When Kruger, #31, decided to make international street circuit racing a priority, the Macau GP was the goal.

CMG: You’ve raced on public roads in many places now, including Canada, Finland, the Isle of Man, Macau. What’s your favourite street circuit race?
Kruger: I like many of them but my favorite would be the Northwest 200 in Northern Ireland.  Top speeds of over 200 mph and a mass start with three waves of racers.  More than 150,000 spectators line the streets and grandstand and we race in rain and heavy winds. It is intense. The race is along the coast and is really cool since there is a cliff and then parts of it right next to the sea.  The locals are really friendly and knowledgeable.  They would do anything for you, as motorbike racers literally have celebrity status over there.

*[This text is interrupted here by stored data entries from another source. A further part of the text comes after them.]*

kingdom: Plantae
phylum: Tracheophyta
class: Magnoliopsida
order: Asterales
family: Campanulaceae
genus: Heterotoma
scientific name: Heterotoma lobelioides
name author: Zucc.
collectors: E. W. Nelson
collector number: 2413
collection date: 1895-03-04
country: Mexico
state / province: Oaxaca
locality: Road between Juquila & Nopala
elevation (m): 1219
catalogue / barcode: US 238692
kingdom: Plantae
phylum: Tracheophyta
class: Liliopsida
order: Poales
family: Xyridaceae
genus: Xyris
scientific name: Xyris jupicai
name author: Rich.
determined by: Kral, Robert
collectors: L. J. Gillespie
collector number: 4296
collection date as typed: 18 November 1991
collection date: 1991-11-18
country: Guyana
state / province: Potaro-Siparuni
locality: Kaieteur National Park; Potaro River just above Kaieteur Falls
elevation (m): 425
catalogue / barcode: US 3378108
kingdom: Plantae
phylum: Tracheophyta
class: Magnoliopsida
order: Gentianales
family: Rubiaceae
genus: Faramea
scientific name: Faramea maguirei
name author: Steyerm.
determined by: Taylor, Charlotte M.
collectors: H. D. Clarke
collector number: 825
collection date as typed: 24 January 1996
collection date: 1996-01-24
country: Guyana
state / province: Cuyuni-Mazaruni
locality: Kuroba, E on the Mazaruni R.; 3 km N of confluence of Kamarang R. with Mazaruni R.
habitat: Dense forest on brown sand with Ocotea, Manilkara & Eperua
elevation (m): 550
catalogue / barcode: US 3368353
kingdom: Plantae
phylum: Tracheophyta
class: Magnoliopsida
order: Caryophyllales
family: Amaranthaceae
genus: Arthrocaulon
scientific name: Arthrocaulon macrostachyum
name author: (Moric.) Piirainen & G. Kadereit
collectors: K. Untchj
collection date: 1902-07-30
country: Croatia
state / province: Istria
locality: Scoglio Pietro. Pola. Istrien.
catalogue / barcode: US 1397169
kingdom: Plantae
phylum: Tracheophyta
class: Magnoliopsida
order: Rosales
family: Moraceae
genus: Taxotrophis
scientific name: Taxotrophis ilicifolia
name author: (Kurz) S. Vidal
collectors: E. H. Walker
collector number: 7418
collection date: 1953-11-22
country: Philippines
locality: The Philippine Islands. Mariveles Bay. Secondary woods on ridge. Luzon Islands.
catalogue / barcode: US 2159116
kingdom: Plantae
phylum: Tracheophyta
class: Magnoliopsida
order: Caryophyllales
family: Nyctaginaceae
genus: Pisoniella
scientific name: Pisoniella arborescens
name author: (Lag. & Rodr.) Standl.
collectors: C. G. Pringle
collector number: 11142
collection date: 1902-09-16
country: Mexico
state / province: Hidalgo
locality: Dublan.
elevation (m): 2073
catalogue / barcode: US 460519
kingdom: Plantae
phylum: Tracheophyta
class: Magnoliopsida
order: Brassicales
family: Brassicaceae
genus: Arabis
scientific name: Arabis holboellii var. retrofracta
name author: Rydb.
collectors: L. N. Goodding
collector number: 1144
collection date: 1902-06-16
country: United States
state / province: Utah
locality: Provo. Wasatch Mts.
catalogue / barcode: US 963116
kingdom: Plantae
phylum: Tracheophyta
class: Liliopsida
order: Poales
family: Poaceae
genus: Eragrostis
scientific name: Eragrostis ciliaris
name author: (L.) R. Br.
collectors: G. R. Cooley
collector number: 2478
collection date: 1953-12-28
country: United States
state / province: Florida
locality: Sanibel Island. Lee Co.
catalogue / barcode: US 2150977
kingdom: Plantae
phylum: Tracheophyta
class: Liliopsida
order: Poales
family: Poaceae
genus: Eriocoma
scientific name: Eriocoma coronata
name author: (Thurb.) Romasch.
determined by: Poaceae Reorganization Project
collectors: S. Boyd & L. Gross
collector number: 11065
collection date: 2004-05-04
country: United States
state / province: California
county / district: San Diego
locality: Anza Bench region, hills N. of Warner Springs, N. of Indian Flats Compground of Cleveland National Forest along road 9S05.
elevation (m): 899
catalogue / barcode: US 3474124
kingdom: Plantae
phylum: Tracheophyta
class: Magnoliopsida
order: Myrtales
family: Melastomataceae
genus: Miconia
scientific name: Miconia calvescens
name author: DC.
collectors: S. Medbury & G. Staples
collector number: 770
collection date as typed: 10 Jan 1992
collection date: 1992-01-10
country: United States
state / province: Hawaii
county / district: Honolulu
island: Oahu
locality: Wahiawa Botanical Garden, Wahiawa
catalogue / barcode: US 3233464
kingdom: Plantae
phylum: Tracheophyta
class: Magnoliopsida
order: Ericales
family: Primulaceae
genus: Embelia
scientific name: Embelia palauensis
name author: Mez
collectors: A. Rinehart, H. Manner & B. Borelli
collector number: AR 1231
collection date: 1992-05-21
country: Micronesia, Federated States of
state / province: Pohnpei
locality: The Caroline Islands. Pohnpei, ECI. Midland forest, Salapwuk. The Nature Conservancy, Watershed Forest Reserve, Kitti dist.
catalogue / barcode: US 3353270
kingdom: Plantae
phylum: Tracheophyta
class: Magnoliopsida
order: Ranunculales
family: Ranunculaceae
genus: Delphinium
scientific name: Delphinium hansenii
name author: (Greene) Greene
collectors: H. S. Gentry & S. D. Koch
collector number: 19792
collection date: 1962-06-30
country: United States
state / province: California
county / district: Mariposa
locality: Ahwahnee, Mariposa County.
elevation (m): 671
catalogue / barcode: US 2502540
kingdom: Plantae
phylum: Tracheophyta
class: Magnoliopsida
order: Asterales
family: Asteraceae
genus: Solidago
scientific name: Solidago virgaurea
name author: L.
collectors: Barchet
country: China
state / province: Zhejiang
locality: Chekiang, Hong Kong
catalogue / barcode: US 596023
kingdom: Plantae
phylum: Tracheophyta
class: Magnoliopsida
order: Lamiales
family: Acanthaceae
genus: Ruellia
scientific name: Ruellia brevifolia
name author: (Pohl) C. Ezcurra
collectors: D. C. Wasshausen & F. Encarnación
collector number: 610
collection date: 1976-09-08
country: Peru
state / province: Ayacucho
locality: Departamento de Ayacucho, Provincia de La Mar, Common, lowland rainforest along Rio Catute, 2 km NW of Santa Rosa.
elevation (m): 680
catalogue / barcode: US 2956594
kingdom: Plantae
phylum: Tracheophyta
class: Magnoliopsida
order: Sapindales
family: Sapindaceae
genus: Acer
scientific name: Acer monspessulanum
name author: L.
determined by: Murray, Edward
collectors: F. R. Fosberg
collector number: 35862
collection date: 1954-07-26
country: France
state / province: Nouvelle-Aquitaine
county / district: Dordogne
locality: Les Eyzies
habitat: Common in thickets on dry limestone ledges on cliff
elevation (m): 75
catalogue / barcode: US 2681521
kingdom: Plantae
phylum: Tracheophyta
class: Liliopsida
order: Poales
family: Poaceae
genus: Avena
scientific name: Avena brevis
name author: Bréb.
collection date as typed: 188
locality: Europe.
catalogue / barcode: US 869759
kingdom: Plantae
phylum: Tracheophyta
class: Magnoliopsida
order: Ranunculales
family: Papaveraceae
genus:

CMG: What races do you have positively lined up this year, and are there any others you’d like to do?
Kruger: I am doing the Speed Hero China Super Bike Championship along with a few IRRC street races in Europe.  It is tough to confirm the actual races at this moment but there will be a few of those and one or two rounds of the EWC, including the Sepang round in December.  I am doing some testing and also a little bit of rider training, so I am getting busier with both of those things, and see both continuing on when I do finally call it time with the racing. I will keep everyone posted as each additional race is confirmed.

Dan’s a Kawasaki man these days, but he occasionally races other bikes when he’s not in the China Super Bike series.

CMG: Regarding your track racing: What’s it like to race in the China Super Bike series? What are the fans like, and what are the tracks like?
Kruger: It has been great racing over there.  I have seen motorsports really take off in China, and it is great to be part of it all, since it is growing quickly.  The fans are amazing.  They weren’t sure at the beginning, since I was not a local rider, but since the championship has grown and has many international riders, many of them support me at the races and come out to the Hong Kong bike show to see me.  The circuits are similar to the UK. There are one or two really fast circuits where F1 and Lemans cars race and they’re world-class facilities.  There are also quite a few tracks that are smaller (more like St. Eustache) scattered throughout the country, with more opening each year.

CMG: How strong is the roadracing scene in China compared to North America these days?
Kruger: Over the past 2-3 years, it is really strong.  Sometimes, Moto 2 riders have come over and used it as a warmup, along with former World Superbike riders and regulars from the All Japan Superbike Championship along with the FIM Asia Grand Prix Championship.  It is still developing, but growing quickly and they’re really promoting the events with live television throughout China and on CCTV5 which is even available in North America.  It is not uncommon to have 20,000 or more spectators in a day.

Kruger, seen here with his children, figures he’s done with the Isle of Man TT at this point, as he can’t devote the time and attention needed to succeed at the race.

CMG: Do you ever foresee a return to the Isle of Man?
Kruger: Not likely.  It is one of those places that requires 100 per cent commitment and not just for the two weeks you are there.  It is a full-time job to race the TT and I simply don’t have that type of commitment to one event at this stage of my life.  It is an amazing event and I wish I had gone over there earlier in my career.

CMG: What would it take to get you back into a Canadian race team?
Kruger: Ha Ha,   Easy one… A street  circuit!